Bracken’s contention that online sports betting is a serious threat to lotteries is based on the simple thesis that consumers will not get out and go to a store to buy a lottery ticket when they can place bets from their phone.
“As we’ve always said, we’re not anti-sports betting,” he told Mass Live in late March. “But the issue that we’ve talked about many times, is the sports bettors can offer that convenience of being able to play on your phone.
“You have to physically get up, go to a brick-and-mortar [store] in order to play that instant ticket. It makes the selling of the product that much more difficult when you have a more convenient option in front of you,” Bracken said.
Scratching different itches
Bracken’s solution, beyond innovating a slew of differently themed and mostly successful scratch tickets, has been to continue to lobby the state legislature to legalize online lottery. Bills aimed at doing so have been pending in the legislature for more than a decade, though their passage is deemed inevitable by most industry experts.
Still, this theory of convenience assumes an overlap: that sports bettors and lottery players and all gamblers in general are the same people with the same gambling habits.
This is called into question by a study conducted in Italy that compared the motivations for gambling and the emotions felt while gambling in three different subgroups: scratch-card gamblers, slot‐machine gamblers, and casino gamblers. The study’s authors found that different games seem connected to different motivations and emotions.
Reggie Roman, a project manager at a software company in California, buys lottery tickets at stores (iLottery is prohibited in California) and does some sports betting online, mostly during football season.
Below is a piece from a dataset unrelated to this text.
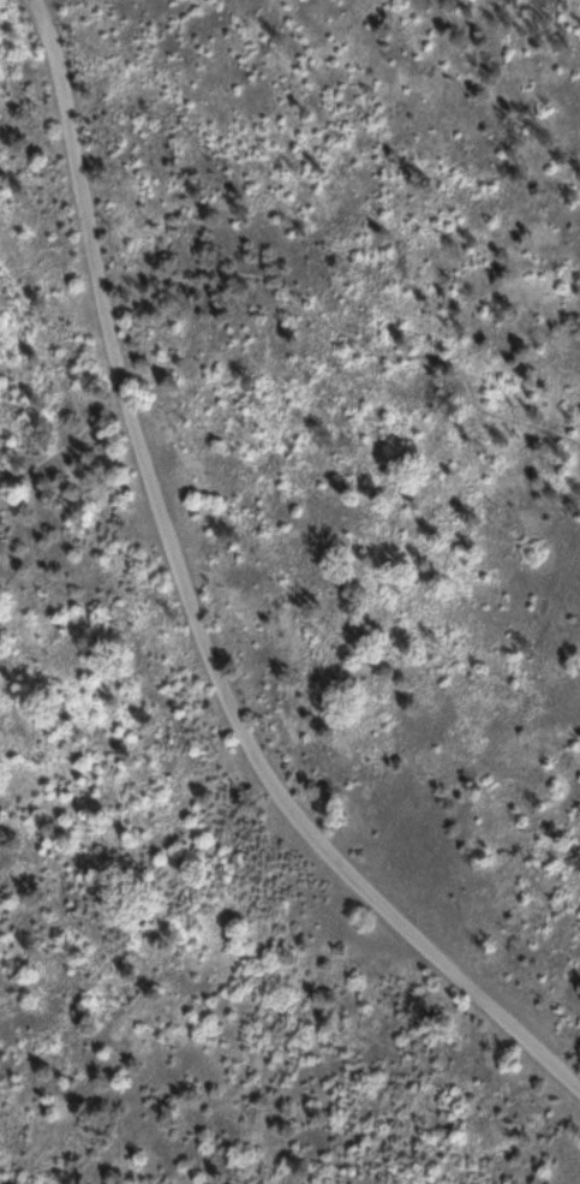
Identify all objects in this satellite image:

He said the two activities aren’t related for him. He heads to a brick-and-mortar building to play the lottery regardless of how much sports wagering he’s doing.
“I still buy my three numbers forever, because I feel it’s my fate to stop playing and they come in,” he said, echoing the thoughts of many long-time lottery players. “It’s superstition at this point. A constant.”
‘not seen any research that shows cannibalization’
In other words, wagering is not a one-size-fits-all activity.
Johnson agrees.
“Our proprietary customer research generally shows that these appear to be two completely different activities even where demographics overlap,” he said, noting that “there is a lot of noise” interfering with the hard data. “The broad popularity of lottery play assures that many players are also sports fans, but so far I have not seen any research that shows cannibalization between sports betting and lottery.”
Johnson said, however, that he understands why there would be concern over different verticals cutting into the “gaming spend” for other verticals, especially when sports betting offers superior odds compared to lottery products.
He thinks the answer for lotteries is clear: “I think that if state lotteries wish to remain competitive then they need to take their games online so that people can play, bet, or scratch on their mobile devices.”
There’s only so much gaming dollar out there, so you can’t blame the state lotteries for doing everything they can to tilt the playing field in their favor — even if some of their assumptions are off base.